High-carb diets may put dieters in better moods
This article was originally on a blog post platform and may be missing photos, graphics or links. See About archive blog posts.
The high-protein versus high-carb diet debate continues with the release of a new study that looked at something usually left out of the weight loss equation: mood.
Most studies on these two popular weight loss methods -- and on diets in general -- typically focus on pounds lost, pounds kept off and cardio-vascular function. But in a study published today in the Archives of Internal Medicine, Australian researchers took a more holistic approach. In addition to weight they also measured mood, discovering that those who stayed on a high-carbohydrate, low-fat diet for a year had better moods than those who were on a low-carbohydrate, high-fat diet, although the two groups lost about the same amount of weight.
The researchers randomly assigned 106 overweight and obese men and women to either a low-carb, high-fat diet or a high-carb, low-fat diet for a year. The groups were somewhat restricted in their calorie intake -- women were allowed 1,400 calories, and men about 1,700. On the low-carb plan, diets consisted of 4% carbohydrates, 35% protein and 61% fat, while the high-carb was composed of 46% carbohydrates, 24% protein and 30% fat.

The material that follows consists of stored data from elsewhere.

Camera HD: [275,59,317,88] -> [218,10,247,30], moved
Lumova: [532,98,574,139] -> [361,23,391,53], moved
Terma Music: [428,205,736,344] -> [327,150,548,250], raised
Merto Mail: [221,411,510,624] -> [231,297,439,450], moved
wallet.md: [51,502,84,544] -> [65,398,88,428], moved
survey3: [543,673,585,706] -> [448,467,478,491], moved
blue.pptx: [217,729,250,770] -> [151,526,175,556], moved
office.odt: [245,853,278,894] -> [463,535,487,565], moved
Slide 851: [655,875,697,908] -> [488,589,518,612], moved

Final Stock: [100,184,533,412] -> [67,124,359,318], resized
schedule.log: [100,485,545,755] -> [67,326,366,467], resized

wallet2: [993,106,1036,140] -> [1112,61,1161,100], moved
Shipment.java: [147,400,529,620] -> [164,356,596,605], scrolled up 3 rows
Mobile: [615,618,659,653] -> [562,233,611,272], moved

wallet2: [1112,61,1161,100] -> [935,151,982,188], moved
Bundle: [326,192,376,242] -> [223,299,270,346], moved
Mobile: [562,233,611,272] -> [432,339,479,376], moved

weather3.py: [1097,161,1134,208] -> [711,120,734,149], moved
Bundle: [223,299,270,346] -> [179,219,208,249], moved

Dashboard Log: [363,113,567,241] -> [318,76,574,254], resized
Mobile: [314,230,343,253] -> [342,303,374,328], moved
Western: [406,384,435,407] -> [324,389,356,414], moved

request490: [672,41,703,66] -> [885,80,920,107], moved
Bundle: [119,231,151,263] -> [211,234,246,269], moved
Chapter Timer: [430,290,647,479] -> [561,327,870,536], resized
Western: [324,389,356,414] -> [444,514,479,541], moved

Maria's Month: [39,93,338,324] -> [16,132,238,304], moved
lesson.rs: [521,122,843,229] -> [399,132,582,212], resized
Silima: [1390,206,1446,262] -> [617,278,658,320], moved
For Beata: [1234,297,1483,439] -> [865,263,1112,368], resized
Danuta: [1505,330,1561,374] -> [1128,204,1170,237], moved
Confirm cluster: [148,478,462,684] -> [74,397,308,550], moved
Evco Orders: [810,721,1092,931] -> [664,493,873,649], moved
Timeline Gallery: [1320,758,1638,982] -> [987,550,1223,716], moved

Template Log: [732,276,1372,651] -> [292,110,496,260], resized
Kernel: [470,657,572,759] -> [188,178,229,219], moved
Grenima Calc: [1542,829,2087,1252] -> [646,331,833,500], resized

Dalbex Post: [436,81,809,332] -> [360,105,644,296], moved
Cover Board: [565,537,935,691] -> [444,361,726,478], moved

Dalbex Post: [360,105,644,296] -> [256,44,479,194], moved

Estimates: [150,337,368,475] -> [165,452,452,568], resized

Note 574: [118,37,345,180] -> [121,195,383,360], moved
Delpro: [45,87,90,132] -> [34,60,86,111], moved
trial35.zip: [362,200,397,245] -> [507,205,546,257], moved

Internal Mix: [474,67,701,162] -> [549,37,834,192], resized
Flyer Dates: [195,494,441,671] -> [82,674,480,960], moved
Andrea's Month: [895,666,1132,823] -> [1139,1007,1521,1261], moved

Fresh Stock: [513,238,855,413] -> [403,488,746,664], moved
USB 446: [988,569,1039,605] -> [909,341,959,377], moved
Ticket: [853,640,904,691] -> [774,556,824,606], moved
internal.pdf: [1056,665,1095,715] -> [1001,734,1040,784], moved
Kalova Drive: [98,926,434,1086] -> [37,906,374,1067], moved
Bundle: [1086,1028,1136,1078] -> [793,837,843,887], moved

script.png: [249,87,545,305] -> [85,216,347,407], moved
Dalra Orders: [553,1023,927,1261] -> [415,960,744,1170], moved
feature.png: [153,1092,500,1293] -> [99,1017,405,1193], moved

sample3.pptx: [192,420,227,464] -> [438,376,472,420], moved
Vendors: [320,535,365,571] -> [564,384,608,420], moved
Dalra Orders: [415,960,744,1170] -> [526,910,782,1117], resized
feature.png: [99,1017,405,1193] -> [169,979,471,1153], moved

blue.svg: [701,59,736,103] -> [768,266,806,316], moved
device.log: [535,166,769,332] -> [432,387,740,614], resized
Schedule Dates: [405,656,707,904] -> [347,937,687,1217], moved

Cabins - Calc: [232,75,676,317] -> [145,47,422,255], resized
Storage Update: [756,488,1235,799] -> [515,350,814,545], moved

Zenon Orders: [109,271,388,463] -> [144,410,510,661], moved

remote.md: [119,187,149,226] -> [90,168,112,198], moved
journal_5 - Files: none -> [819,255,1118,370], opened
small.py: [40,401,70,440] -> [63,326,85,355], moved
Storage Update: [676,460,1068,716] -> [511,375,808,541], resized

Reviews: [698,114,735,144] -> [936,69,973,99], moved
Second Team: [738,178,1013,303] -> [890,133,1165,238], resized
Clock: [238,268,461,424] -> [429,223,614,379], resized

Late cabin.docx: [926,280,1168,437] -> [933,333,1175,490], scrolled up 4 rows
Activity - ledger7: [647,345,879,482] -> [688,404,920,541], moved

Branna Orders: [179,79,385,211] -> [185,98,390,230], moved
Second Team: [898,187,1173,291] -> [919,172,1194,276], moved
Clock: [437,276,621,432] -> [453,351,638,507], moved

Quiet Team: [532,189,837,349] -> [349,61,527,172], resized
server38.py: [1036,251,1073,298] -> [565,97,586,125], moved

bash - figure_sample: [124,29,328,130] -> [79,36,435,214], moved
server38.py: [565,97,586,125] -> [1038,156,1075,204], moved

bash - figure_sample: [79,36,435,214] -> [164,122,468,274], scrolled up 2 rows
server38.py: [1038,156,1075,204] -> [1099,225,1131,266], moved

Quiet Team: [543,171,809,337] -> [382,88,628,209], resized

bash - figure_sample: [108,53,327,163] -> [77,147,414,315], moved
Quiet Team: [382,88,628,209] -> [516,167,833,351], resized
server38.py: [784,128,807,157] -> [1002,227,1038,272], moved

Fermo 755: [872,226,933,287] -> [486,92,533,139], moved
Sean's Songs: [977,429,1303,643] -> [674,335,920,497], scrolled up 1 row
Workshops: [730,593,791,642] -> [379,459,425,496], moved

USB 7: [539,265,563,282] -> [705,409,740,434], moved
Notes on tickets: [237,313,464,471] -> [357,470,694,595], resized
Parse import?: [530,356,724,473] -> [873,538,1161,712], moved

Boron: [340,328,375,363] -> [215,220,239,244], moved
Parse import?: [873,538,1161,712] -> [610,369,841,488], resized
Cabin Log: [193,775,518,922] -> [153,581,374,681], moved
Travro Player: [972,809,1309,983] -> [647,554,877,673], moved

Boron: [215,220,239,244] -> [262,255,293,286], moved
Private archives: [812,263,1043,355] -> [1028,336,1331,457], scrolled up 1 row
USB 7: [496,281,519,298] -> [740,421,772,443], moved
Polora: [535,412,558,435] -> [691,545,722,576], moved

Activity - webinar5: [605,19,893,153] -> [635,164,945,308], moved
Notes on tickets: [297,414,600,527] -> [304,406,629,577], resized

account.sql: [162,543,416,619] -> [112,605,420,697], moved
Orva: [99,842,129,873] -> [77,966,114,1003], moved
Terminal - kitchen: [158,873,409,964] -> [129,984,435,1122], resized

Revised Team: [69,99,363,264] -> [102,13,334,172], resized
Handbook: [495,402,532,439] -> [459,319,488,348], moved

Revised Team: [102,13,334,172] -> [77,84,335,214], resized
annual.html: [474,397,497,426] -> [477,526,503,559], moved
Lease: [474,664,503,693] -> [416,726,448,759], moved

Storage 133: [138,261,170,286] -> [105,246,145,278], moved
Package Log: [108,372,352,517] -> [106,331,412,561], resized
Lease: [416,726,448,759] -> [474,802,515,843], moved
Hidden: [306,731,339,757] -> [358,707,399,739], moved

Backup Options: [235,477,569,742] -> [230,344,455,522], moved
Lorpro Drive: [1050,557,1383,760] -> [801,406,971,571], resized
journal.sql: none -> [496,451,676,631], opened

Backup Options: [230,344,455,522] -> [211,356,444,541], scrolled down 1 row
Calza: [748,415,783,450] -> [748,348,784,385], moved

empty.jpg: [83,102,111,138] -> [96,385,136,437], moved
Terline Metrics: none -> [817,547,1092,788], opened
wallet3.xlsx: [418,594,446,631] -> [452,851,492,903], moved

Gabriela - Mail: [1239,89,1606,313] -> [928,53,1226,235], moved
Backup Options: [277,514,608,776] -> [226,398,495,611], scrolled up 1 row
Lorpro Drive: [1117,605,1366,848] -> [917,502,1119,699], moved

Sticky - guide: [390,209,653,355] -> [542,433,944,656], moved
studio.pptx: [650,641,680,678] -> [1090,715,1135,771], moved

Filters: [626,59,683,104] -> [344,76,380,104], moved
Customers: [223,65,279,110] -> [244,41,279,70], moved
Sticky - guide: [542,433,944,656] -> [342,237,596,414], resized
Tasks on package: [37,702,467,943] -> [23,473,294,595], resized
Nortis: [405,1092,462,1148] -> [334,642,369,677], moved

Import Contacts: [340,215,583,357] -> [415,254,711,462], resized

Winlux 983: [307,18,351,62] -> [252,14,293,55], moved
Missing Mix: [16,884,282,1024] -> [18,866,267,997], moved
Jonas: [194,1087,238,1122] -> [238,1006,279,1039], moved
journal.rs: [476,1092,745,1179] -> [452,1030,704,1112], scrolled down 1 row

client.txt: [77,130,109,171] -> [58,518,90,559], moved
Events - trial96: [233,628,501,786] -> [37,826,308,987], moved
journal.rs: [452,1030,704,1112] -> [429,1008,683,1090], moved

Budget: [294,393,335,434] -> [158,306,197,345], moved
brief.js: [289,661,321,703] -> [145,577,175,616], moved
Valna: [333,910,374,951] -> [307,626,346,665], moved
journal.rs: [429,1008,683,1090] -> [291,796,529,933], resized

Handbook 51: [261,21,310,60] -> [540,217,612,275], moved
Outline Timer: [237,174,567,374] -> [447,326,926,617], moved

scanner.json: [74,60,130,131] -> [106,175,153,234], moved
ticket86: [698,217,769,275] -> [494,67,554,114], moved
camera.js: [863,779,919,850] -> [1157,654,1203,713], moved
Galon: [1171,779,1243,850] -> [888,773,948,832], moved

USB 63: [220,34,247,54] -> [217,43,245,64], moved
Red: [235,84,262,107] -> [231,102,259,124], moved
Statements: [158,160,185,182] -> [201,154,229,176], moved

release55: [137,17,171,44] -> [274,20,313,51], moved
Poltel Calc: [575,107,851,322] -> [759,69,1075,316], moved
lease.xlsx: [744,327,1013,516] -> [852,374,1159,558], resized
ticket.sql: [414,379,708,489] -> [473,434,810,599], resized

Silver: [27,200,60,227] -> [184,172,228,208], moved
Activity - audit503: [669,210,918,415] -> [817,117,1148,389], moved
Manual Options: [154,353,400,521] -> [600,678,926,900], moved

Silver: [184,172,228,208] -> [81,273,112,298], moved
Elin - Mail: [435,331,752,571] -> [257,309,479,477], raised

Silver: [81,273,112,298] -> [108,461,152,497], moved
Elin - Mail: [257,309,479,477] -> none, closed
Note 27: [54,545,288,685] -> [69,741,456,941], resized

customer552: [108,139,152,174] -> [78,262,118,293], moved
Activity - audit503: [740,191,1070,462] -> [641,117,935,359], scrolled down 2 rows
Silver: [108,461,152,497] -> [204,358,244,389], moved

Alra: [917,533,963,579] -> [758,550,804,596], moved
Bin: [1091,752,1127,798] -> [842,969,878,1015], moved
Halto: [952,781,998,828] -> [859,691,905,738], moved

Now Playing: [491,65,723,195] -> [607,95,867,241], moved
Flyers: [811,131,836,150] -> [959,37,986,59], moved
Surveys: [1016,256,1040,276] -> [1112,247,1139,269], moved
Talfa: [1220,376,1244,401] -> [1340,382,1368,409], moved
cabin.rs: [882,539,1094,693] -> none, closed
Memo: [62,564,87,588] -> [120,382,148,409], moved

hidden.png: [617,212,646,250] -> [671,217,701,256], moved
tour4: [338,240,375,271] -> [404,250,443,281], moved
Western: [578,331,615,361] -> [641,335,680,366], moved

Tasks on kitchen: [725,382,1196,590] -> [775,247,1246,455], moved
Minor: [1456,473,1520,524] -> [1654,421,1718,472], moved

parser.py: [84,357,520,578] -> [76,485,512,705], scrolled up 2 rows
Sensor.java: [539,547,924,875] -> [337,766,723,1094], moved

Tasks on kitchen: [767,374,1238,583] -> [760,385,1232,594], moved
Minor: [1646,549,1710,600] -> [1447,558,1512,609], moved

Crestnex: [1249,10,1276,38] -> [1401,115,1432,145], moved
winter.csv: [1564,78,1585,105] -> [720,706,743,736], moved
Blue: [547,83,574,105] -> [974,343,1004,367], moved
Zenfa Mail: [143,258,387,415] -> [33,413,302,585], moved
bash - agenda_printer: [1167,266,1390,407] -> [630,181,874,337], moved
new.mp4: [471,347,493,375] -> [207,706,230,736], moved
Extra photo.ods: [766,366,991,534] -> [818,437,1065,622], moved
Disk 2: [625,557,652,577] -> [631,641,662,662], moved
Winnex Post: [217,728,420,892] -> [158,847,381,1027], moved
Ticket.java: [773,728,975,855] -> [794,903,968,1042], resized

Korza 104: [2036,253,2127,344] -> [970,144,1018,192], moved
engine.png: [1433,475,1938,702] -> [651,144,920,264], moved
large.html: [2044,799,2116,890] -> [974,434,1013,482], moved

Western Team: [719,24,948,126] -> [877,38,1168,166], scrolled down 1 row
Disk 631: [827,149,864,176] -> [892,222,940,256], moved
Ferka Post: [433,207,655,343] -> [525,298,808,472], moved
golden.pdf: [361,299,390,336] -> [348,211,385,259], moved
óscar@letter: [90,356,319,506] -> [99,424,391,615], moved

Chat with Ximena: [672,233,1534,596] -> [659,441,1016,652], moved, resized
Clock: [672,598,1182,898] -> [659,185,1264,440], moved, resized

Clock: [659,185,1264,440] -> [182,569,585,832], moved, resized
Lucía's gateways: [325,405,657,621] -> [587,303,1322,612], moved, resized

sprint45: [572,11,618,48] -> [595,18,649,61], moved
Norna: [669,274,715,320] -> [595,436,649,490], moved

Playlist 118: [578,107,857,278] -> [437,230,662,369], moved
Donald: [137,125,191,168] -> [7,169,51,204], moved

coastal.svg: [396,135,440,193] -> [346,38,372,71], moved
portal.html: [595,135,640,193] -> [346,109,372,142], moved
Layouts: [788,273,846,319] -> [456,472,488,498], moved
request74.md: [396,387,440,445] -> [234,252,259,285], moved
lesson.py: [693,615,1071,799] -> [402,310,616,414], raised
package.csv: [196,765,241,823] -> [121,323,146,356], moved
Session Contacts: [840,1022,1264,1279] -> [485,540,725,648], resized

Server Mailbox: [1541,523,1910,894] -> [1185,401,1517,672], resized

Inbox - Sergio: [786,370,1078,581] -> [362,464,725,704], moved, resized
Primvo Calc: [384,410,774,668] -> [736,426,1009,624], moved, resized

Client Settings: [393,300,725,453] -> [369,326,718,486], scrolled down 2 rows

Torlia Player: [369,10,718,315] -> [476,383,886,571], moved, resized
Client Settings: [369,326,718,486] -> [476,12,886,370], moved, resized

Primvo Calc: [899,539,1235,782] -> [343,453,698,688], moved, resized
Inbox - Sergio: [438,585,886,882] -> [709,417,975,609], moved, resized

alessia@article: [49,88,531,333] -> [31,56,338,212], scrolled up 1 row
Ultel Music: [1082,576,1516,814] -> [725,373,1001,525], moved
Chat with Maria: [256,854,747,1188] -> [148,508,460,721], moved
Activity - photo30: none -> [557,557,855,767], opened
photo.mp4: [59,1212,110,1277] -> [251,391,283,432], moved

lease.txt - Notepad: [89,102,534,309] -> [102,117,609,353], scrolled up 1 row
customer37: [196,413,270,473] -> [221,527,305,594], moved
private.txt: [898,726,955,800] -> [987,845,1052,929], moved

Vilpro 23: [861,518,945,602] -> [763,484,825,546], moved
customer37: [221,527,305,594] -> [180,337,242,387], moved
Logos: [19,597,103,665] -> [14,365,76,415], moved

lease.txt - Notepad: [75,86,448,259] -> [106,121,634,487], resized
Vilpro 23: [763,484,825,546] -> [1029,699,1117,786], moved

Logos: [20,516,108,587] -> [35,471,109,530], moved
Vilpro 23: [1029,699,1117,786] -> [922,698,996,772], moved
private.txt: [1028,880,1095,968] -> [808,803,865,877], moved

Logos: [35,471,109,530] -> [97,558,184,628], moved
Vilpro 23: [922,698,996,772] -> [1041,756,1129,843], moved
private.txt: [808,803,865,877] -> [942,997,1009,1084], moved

The participants’ weight was noted at weeks eight, 24, 40, and 52, and their mood was evaluated via three questionnaires that measured various aspects of mood, including tension-anxiety, depression-dejction and anger-hostility.
Both groups lost a significant amount of weight -- about 30 pounds. In the early weeks of the study both groups showed an improvement in mood. However, over time that changed. Mood improvements remained in the high-carb group but went back to original levels for the low-carb group.
Researchers speculate that the results could be evidence that it’s tough sticking with a low-carb diet over a longer period of time, especially in cultures that favor carbohydrates. ‘Over the long term, trying to maintain that dietary pattern may mean coming across a lot of challenges,’ said Grant Brinkworth, lead author of the study and a research scientist at the Commonwealth Scientific and Industrial Research Organisation -- Food and Nutritional Sciences in Adelaide. ‘That may cause cause a negative mood impact, even though you’re getting a good weight loss.’ That bad mood might eventually affect adherence to the diet down the road as well, he added.
Another theory is that in a low-carb diet, lower levels of serotinin may be produced. Serotonin is a neurotransmitter responsible for lending a feeling of happiness and well-being, and eating carbs can increase its release.